The computer readable program instructions may also be loaded onto a computer, other programmable data processing apparatus, or other device to cause a series of operational steps to be performed on the computer, other programmable apparatus or other device to produce a computer implemented process, such that the instructions which execute on the computer, other programmable apparatus, or other device implement the functions/acts specified in the flowchart and/or block diagram block or blocks.

The flowchart and block diagrams in the Figures illustrate the architecture, functionality, and operation of possible implementations of systems, methods, and computer program products according to various embodiments of the present disclosed subject matter. In this regard, each block in the flowchart or block diagrams may represent a module, segment, or portion of instructions, which comprises one or more executable instructions for implementing the specified logical function(s). In some alternative implementations, the functions noted in the block may occur out of the order noted in the figures. For example, two blocks shown in succession may, in fact, be executed substantially concurrently, or the blocks may sometimes be executed in the reverse order, depending upon the functionality involved. It will also be noted that each block of the block diagrams and/or flowchart illustration, and combinations of blocks in the block diagrams and/or flowchart illustration, can be implemented by special purpose hardware-based systems that perform the specified functions or acts or carry out combinations of special purpose hardware and computer instructions.

The terminology used herein is for the purpose of describing particular embodiments only and is not intended to be limiting of the disclosed subject matter. As used herein, the singular forms “a”, “an” and “the” are intended to include the plural forms as well, unless the context clearly indicates otherwise. It will be further understood that the terms “comprises” and/or “comprising,” when used in this specification, specify the presence of stated features, integers, steps, operations, elements, and/or components, but do not preclude the presence or addition of one or more other features, integers, steps, operations, elements, components, and/or groups thereof.

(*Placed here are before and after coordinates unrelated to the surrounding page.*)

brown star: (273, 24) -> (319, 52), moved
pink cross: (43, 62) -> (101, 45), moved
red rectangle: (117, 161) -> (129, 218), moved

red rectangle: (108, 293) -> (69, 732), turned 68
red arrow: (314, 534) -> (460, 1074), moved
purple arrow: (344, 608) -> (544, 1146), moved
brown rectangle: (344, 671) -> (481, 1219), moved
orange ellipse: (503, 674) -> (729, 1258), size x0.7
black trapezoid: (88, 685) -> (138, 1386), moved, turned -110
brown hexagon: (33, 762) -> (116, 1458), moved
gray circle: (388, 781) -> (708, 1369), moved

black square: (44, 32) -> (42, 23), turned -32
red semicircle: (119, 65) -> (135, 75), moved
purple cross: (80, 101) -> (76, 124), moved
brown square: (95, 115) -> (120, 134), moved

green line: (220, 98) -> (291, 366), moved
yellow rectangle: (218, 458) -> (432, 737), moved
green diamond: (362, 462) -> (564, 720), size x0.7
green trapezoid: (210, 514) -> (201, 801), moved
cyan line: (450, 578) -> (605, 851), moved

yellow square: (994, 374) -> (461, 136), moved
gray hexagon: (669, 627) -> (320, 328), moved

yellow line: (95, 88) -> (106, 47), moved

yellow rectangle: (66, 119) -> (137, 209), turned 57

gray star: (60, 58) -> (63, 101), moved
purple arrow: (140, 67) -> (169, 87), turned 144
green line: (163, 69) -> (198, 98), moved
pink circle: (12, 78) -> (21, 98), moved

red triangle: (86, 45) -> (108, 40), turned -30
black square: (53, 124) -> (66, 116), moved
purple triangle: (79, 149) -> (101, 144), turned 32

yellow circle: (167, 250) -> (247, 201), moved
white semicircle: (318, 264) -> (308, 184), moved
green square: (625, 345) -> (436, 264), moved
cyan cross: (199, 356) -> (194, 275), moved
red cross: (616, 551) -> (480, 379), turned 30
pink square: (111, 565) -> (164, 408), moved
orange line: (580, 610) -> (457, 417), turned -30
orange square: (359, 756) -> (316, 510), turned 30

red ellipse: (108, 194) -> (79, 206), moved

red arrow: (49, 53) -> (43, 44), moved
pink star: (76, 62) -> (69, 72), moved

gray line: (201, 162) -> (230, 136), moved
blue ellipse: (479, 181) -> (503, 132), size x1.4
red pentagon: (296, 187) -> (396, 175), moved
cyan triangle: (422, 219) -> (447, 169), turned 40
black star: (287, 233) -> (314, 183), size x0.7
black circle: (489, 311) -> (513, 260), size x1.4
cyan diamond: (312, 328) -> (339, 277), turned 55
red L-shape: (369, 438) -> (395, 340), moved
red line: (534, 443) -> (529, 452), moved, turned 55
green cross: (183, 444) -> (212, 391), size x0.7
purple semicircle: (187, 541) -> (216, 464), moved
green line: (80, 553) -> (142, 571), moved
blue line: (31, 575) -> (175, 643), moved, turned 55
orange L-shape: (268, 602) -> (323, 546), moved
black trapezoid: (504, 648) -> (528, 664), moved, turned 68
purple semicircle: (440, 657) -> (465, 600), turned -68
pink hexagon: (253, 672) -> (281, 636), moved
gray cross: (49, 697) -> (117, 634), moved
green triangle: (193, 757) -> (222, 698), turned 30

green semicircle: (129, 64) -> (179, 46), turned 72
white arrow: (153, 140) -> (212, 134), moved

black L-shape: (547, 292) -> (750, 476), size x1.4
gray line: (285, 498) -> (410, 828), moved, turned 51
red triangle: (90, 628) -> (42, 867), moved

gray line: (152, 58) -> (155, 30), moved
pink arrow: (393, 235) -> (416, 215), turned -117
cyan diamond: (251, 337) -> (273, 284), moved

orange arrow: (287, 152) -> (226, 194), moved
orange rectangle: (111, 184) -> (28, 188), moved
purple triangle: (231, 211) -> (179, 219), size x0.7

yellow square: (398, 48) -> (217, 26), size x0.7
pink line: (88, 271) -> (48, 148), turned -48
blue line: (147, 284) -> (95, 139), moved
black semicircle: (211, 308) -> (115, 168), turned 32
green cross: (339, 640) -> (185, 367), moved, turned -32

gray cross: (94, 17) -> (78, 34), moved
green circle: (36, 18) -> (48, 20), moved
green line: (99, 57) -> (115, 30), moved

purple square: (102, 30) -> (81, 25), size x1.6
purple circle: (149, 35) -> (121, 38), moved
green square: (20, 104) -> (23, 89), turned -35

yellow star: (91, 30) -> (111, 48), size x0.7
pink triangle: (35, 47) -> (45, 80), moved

The corresponding structures, materials, acts, and equivalents of all means or step plus function elements in the claims below are intended to include any structure, material, or act for performing the function in combination with other claimed elements as specifically claimed. The description of the present disclosed subject matter has been presented for purposes of illustration and description but is not intended to be exhaustive or limited to the disclosed subject matter in the form disclosed. Many modifications and variations will be apparent to those of ordinary skill in the art without departing from the scope and spirit of the disclosed subject matter. The embodiment was chosen and described in order to best explain the principles of the disclosed subject matter and the practical application, and to enable others of ordinary skill in the art to understand the disclosed subject matter for various embodiments with various modifications as are suited to the particular use contemplated.